When copying the data, keep every line exactly the same.
(Supplied entries)
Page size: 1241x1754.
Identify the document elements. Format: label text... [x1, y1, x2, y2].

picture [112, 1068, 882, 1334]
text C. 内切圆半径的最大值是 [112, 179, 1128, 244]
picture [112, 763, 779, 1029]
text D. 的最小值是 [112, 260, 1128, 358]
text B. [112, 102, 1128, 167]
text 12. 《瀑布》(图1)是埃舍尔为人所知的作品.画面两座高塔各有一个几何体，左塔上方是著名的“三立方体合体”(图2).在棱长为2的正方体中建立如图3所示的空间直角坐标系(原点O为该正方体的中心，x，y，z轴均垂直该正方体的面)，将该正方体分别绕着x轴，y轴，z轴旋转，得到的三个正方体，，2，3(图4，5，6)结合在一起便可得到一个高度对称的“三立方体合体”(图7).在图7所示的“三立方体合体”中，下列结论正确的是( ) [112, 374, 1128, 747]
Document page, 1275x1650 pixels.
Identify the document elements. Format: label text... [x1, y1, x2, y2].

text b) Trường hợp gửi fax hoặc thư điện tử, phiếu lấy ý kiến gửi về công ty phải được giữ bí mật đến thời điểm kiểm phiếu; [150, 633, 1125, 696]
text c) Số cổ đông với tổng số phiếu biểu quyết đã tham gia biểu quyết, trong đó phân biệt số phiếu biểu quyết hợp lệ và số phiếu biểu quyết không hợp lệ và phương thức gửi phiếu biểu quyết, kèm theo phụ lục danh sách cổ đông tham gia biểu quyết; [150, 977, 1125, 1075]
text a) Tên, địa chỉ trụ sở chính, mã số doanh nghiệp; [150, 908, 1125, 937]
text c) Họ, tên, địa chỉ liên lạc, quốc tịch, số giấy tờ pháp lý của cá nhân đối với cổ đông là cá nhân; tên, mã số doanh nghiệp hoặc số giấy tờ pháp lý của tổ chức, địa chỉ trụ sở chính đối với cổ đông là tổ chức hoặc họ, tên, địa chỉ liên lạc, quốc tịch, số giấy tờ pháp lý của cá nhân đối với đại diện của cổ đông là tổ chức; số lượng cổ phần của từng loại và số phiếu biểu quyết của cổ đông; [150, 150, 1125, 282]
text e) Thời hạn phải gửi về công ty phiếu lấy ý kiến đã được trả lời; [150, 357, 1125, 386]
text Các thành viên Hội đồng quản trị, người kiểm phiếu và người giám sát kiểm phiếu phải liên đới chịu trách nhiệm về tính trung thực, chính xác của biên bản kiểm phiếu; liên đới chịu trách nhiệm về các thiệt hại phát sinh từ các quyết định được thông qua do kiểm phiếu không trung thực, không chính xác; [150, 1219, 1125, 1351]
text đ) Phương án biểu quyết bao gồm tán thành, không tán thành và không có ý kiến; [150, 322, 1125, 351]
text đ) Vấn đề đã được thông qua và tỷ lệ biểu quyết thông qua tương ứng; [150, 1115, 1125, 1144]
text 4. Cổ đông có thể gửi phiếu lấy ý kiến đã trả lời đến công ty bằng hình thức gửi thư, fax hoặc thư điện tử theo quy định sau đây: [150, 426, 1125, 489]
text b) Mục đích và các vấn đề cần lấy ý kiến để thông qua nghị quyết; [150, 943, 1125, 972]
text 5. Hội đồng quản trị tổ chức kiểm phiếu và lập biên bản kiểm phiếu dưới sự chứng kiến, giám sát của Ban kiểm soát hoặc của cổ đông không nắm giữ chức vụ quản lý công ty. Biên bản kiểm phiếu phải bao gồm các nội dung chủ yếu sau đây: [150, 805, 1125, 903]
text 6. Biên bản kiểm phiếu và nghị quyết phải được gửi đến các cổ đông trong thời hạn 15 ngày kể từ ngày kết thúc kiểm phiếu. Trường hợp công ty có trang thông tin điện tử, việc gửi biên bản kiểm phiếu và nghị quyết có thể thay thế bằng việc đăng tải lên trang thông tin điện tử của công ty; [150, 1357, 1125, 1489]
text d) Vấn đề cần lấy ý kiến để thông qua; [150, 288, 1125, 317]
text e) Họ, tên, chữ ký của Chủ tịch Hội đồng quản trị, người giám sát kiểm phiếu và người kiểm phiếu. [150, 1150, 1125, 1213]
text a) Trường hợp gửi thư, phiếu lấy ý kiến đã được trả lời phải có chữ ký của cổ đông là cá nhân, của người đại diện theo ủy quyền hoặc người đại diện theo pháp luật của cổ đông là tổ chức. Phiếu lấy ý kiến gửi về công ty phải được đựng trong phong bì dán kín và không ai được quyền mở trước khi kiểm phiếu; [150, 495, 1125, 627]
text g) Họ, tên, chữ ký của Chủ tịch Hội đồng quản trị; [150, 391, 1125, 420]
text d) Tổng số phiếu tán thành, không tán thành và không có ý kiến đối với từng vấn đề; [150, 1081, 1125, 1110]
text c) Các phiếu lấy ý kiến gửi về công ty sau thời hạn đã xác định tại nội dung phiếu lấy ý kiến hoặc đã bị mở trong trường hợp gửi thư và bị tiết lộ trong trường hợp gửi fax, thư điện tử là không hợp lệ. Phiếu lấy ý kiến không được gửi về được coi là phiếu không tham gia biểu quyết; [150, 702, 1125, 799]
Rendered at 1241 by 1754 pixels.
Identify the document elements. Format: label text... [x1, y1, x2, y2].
(End Supplied entries)
> [Response box]:
Page size: 1241x1754.
Identify the document elements. Format: label text... [x1, y1, x2, y2].

picture [112, 1068, 882, 1334]
text C. 内切圆半径的最大值是 [112, 179, 1128, 244]
picture [112, 763, 779, 1029]
text D. 的最小值是 [112, 260, 1128, 358]
text B. [112, 102, 1128, 167]
text 12. 《瀑布》(图1)是埃舍尔为人所知的作品.画面两座高塔各有一个几何体，左塔上方是著名的“三立方体合体”(图2).在棱长为2的正方体中建立如图3所示的空间直角坐标系(原点O为该正方体的中心，x，y，z轴均垂直该正方体的面)，将该正方体分别绕着x轴，y轴，z轴旋转，得到的三个正方体，，2，3(图4，5，6)结合在一起便可得到一个高度对称的“三立方体合体”(图7).在图7所示的“三立方体合体”中，下列结论正确的是( ) [112, 374, 1128, 747]
Document page, 1275x1650 pixels.
Identify the document elements. Format: label text... [x1, y1, x2, y2].

text b) Trường hợp gửi fax hoặc thư điện tử, phiếu lấy ý kiến gửi về công ty phải được giữ bí mật đến thời điểm kiểm phiếu; [150, 633, 1125, 696]
text c) Số cổ đông với tổng số phiếu biểu quyết đã tham gia biểu quyết, trong đó phân biệt số phiếu biểu quyết hợp lệ và số phiếu biểu quyết không hợp lệ và phương thức gửi phiếu biểu quyết, kèm theo phụ lục danh sách cổ đông tham gia biểu quyết; [150, 977, 1125, 1075]
text a) Tên, địa chỉ trụ sở chính, mã số doanh nghiệp; [150, 908, 1125, 937]
text c) Họ, tên, địa chỉ liên lạc, quốc tịch, số giấy tờ pháp lý của cá nhân đối với cổ đông là cá nhân; tên, mã số doanh nghiệp hoặc số giấy tờ pháp lý của tổ chức, địa chỉ trụ sở chính đối với cổ đông là tổ chức hoặc họ, tên, địa chỉ liên lạc, quốc tịch, số giấy tờ pháp lý của cá nhân đối với đại diện của cổ đông là tổ chức; số lượng cổ phần của từng loại và số phiếu biểu quyết của cổ đông; [150, 150, 1125, 282]
text e) Thời hạn phải gửi về công ty phiếu lấy ý kiến đã được trả lời; [150, 357, 1125, 386]
text Các thành viên Hội đồng quản trị, người kiểm phiếu và người giám sát kiểm phiếu phải liên đới chịu trách nhiệm về tính trung thực, chính xác của biên bản kiểm phiếu; liên đới chịu trách nhiệm về các thiệt hại phát sinh từ các quyết định được thông qua do kiểm phiếu không trung thực, không chính xác; [150, 1219, 1125, 1351]
text đ) Phương án biểu quyết bao gồm tán thành, không tán thành và không có ý kiến; [150, 322, 1125, 351]
text đ) Vấn đề đã được thông qua và tỷ lệ biểu quyết thông qua tương ứng; [150, 1115, 1125, 1144]
text 4. Cổ đông có thể gửi phiếu lấy ý kiến đã trả lời đến công ty bằng hình thức gửi thư, fax hoặc thư điện tử theo quy định sau đây: [150, 426, 1125, 489]
text b) Mục đích và các vấn đề cần lấy ý kiến để thông qua nghị quyết; [150, 943, 1125, 972]
text 5. Hội đồng quản trị tổ chức kiểm phiếu và lập biên bản kiểm phiếu dưới sự chứng kiến, giám sát của Ban kiểm soát hoặc của cổ đông không nắm giữ chức vụ quản lý công ty. Biên bản kiểm phiếu phải bao gồm các nội dung chủ yếu sau đây: [150, 805, 1125, 903]
text 6. Biên bản kiểm phiếu và nghị quyết phải được gửi đến các cổ đông trong thời hạn 15 ngày kể từ ngày kết thúc kiểm phiếu. Trường hợp công ty có trang thông tin điện tử, việc gửi biên bản kiểm phiếu và nghị quyết có thể thay thế bằng việc đăng tải lên trang thông tin điện tử của công ty; [150, 1357, 1125, 1489]
text d) Vấn đề cần lấy ý kiến để thông qua; [150, 288, 1125, 317]
text e) Họ, tên, chữ ký của Chủ tịch Hội đồng quản trị, người giám sát kiểm phiếu và người kiểm phiếu. [150, 1150, 1125, 1213]
text a) Trường hợp gửi thư, phiếu lấy ý kiến đã được trả lời phải có chữ ký của cổ đông là cá nhân, của người đại diện theo ủy quyền hoặc người đại diện theo pháp luật của cổ đông là tổ chức. Phiếu lấy ý kiến gửi về công ty phải được đựng trong phong bì dán kín và không ai được quyền mở trước khi kiểm phiếu; [150, 495, 1125, 627]
text g) Họ, tên, chữ ký của Chủ tịch Hội đồng quản trị; [150, 391, 1125, 420]
text d) Tổng số phiếu tán thành, không tán thành và không có ý kiến đối với từng vấn đề; [150, 1081, 1125, 1110]
text c) Các phiếu lấy ý kiến gửi về công ty sau thời hạn đã xác định tại nội dung phiếu lấy ý kiến hoặc đã bị mở trong trường hợp gửi thư và bị tiết lộ trong trường hợp gửi fax, thư điện tử là không hợp lệ. Phiếu lấy ý kiến không được gửi về được coi là phiếu không tham gia biểu quyết; [150, 702, 1125, 799]
Rendered at 1241 by 1754 pixels.
Identify the document elements. Format: label text... [x1, y1, x2, y2].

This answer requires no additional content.